New research will help doctors and patients manage future impact of bushfires
AMA President, Dr Tony Bartone, said that the findings of new bushfire smoke research will provide people with better knowledge of prevention measures, and empower doctors with better clinical solutions to care for communities affected by future extreme bushfires and other air quality emergencies.
The Government’s funding announcement – $5 million for research into the physiological and mental health impacts of prolonged exposure to bushfire smoke on people and communities – follows weeks of warnings in the media about air quality and the effects on human health from Dr Bartone and other AMA spokespeople. The AMA raised these concerns directly with the Health Minister.
Dr Bartone said that the short-term effects of hazardous air quality are well-researched, but the long-term effects of short and medium time periods of exposure are not well understood.
“The AMA has been extensively engaged in responding to both our patients and the wider public’s concerns about the impact of hazardous air on individual and population health over the last couple of months,” Dr Bartone said.

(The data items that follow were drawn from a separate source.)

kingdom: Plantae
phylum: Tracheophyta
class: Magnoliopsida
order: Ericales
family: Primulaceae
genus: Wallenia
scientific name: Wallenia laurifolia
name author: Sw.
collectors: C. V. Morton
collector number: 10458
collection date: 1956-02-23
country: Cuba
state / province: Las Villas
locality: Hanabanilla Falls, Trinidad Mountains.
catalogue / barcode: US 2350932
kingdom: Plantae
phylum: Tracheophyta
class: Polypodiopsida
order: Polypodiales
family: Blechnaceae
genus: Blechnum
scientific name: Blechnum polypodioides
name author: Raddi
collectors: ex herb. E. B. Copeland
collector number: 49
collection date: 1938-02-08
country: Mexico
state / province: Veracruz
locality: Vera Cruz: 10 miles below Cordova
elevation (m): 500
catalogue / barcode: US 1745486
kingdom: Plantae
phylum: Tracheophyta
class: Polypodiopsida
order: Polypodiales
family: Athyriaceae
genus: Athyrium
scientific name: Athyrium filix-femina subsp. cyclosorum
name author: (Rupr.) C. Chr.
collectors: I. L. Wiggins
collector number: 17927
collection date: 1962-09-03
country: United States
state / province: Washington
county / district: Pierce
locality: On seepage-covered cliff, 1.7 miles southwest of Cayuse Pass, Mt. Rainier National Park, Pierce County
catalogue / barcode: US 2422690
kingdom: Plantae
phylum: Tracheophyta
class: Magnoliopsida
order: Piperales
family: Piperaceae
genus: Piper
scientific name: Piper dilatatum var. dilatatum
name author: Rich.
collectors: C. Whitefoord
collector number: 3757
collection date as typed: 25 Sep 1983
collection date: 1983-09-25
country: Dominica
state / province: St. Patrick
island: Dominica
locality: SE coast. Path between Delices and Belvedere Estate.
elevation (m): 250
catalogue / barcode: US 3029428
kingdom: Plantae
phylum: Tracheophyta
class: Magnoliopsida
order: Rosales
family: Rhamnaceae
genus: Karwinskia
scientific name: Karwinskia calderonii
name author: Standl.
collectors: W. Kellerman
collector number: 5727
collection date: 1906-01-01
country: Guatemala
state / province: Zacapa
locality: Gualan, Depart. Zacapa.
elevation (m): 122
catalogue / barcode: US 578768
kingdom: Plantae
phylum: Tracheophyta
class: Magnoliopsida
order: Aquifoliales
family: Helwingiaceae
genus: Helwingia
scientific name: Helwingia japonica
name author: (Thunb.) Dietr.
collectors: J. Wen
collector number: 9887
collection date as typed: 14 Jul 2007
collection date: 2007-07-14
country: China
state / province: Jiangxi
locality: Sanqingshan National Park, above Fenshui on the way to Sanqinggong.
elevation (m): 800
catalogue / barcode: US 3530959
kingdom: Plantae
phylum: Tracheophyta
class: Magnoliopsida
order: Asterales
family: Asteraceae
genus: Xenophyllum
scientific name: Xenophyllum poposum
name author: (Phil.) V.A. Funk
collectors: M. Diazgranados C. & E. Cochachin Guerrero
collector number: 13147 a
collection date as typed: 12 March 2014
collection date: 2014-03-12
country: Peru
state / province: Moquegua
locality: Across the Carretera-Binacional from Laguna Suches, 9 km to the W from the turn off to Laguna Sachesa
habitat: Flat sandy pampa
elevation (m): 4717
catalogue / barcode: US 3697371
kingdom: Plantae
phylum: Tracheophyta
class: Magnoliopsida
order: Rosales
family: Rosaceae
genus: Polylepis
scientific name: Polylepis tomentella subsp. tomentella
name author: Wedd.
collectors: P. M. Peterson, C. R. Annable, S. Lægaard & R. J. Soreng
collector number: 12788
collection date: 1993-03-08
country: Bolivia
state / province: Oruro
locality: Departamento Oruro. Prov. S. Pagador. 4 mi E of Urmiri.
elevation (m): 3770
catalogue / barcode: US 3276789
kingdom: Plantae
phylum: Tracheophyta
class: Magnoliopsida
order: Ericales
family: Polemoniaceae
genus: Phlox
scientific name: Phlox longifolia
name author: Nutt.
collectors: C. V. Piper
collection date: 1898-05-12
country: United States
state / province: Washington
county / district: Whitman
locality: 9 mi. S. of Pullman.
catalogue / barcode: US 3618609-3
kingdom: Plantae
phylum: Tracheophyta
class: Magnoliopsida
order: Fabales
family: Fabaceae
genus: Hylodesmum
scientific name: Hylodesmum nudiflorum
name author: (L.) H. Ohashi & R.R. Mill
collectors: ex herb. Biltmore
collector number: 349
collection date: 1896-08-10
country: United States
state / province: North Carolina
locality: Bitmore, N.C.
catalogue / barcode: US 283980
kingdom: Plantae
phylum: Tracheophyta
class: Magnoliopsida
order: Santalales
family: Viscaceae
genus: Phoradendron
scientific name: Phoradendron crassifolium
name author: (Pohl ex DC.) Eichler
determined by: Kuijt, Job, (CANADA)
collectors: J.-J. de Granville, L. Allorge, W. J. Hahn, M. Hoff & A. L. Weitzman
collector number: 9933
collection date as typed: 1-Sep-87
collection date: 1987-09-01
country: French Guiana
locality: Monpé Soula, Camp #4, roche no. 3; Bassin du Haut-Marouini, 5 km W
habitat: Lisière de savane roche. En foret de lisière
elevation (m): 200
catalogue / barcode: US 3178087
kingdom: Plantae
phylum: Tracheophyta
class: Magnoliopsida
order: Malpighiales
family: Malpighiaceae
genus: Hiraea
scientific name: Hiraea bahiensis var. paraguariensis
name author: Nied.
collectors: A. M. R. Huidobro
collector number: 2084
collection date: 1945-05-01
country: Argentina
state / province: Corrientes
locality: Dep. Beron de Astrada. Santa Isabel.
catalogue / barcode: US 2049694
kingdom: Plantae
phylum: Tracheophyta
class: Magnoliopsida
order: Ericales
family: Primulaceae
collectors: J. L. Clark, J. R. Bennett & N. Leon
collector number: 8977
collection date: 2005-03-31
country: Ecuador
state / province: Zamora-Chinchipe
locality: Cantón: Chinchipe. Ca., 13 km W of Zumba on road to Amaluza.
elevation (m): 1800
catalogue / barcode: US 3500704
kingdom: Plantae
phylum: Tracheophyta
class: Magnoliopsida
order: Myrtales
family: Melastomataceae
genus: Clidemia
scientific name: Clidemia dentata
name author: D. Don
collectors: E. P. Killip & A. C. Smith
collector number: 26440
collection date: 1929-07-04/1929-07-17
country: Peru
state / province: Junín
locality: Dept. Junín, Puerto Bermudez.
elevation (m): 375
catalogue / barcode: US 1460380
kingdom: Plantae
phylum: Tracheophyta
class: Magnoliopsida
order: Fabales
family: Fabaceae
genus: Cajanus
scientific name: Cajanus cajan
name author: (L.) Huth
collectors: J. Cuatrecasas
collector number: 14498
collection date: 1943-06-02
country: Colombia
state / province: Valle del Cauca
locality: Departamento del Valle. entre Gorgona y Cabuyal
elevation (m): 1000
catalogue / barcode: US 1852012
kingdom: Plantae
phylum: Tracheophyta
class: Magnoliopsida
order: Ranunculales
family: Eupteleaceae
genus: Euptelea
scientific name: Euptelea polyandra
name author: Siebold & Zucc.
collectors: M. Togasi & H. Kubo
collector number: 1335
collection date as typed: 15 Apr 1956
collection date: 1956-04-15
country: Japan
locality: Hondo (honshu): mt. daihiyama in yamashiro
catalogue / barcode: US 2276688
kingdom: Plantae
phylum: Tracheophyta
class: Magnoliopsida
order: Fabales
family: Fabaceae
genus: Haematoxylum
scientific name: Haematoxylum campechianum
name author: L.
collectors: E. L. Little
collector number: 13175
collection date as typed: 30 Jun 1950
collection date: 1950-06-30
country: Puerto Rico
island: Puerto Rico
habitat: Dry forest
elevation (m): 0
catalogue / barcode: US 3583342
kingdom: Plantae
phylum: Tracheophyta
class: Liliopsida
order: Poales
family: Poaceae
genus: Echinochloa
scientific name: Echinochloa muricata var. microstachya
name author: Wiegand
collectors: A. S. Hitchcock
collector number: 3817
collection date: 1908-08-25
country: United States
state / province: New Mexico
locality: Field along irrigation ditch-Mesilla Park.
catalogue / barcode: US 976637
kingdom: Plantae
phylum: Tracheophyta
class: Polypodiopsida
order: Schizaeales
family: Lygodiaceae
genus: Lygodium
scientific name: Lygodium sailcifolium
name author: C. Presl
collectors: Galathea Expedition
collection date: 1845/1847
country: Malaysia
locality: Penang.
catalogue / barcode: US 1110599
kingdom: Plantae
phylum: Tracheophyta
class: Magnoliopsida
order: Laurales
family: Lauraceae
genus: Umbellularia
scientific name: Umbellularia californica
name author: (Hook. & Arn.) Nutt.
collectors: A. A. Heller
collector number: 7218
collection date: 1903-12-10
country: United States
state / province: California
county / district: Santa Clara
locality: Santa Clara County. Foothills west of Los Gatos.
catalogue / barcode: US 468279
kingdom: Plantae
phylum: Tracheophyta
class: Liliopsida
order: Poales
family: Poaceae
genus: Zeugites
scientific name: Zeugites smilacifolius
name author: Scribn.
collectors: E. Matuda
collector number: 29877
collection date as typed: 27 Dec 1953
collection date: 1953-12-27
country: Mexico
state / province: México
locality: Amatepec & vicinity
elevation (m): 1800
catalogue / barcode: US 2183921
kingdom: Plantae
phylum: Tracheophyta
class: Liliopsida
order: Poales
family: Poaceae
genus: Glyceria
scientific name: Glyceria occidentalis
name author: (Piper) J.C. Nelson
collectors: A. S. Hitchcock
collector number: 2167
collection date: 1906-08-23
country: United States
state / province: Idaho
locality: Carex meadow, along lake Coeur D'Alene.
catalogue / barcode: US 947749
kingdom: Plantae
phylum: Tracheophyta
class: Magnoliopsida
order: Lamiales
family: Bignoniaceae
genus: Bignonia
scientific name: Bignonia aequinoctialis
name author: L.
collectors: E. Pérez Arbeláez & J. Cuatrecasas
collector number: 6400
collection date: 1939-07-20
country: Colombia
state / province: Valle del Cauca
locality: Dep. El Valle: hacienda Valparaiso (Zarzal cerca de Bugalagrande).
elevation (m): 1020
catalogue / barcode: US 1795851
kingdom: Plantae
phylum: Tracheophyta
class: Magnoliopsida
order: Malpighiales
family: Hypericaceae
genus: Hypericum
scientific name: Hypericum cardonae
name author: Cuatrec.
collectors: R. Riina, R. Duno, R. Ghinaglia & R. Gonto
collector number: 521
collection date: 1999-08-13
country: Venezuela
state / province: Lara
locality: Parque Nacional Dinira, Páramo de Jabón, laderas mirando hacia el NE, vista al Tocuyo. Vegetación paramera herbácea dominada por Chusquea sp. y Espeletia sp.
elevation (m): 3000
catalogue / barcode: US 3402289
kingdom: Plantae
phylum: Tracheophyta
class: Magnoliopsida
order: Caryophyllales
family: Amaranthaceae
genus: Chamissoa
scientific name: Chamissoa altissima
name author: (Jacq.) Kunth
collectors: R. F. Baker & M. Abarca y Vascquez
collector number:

“General practitioners are treating people in fire-ravaged areas and other communities, and seeing first-hand those affected by the physical conditions and mental health consequences of ongoing exposure to hazardous air.”
Dr Bartone highlighted that the lack of clinical and public health research evidence about the long-term impacts of this kind of exposure to hazardous air makes public education challenging.
The AMA supports research that builds on existing knowledge on air quality and human health. Such research could assess national and international knowledge so that it can be applied into clinical and public health practice across Australia.
Dr Bartone will be attending the Prime Minister’s bushfire response roundtable in Canberra on 17 January 2020.